El problema de la complejidad de China

NEW HAVEN – La ingente transición de China a lo que sus dirigentes llaman una sociedad moderadamente acomodada presenta muchos aspectos cambiantes. Se están produciendo simultáneamente movimientos tectónicos en varios frentes: la economía, los mercados financieros, la estrategia geopolítica y la política social. La prueba definitiva podría muy bien ser la gestión de las relaciones mutuas entre esas evoluciones. ¿Están los dirigentes de China a la altura de esa tarea o han intentado hacer demasiado a la vez?

La mayoría de los comentaristas occidentales siguen simplificando en demasía ese debate, enmarcándolo en las proverbiales situaciones de aterrizaje difícil por parte de China, en lo que llevan veinte años equivocándose. A raíz del desplome del mercado de valores de este verano y la sorprendente devaluación del renmimbi, de nuevo está ocurriendo lo mismo. Sin embargo, yo sospecho que los temores de una recesión declarada en China son muy exagerados.
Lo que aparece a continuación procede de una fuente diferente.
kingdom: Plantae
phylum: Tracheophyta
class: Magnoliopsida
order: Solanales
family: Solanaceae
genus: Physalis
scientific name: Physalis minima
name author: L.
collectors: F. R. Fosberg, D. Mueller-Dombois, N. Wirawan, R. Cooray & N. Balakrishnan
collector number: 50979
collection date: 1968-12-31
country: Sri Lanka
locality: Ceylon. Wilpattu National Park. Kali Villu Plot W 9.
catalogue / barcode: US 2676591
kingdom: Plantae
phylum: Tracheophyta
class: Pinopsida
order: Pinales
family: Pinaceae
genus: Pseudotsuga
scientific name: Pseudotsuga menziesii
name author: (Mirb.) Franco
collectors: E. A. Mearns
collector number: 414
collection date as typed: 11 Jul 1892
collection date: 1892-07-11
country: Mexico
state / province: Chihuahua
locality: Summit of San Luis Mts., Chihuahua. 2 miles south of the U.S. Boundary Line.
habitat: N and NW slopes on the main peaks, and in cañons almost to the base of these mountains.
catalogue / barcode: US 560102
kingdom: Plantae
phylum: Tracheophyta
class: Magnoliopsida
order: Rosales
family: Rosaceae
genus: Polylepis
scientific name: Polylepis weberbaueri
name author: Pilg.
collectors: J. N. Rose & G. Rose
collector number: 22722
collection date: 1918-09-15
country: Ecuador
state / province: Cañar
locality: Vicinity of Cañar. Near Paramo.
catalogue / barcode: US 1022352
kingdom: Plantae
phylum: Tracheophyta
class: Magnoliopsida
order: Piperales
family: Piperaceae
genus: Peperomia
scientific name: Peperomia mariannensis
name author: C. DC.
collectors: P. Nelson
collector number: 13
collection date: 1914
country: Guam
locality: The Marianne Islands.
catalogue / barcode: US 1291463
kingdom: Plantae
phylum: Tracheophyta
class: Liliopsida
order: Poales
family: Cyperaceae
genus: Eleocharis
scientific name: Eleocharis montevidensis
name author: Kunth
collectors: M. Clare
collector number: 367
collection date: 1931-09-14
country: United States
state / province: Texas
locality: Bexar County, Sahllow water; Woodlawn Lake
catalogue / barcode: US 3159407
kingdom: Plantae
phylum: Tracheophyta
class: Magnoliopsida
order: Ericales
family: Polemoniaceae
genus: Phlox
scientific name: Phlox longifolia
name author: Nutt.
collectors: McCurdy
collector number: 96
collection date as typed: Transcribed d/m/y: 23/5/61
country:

Si bien no se debe trivializar el debate sobre las perspectivas de China a corto plazo, la historia mucho más importante es la de los sólidos avances de su economía por la vía de la reequilibración: a saber, el paso estructural de las actividades manufactureras y de construcción a los servicios. En 2014, el porcentaje del PIB de China correspondiente a los servicios alcanzó el 48,2 por ciento, muy superior al 42,6 por ciento correspondiente a la manufactura y la construcción combinadas. Y esa distancia sigue ampliándose: la actividad de los servicios aumentó un 8,4 por ciento en el año comprendido hasta la primera mitad de 2015, con lo que superó en gran medida el crecimiento del 6,1 por ciento de la manufactura y la construcción.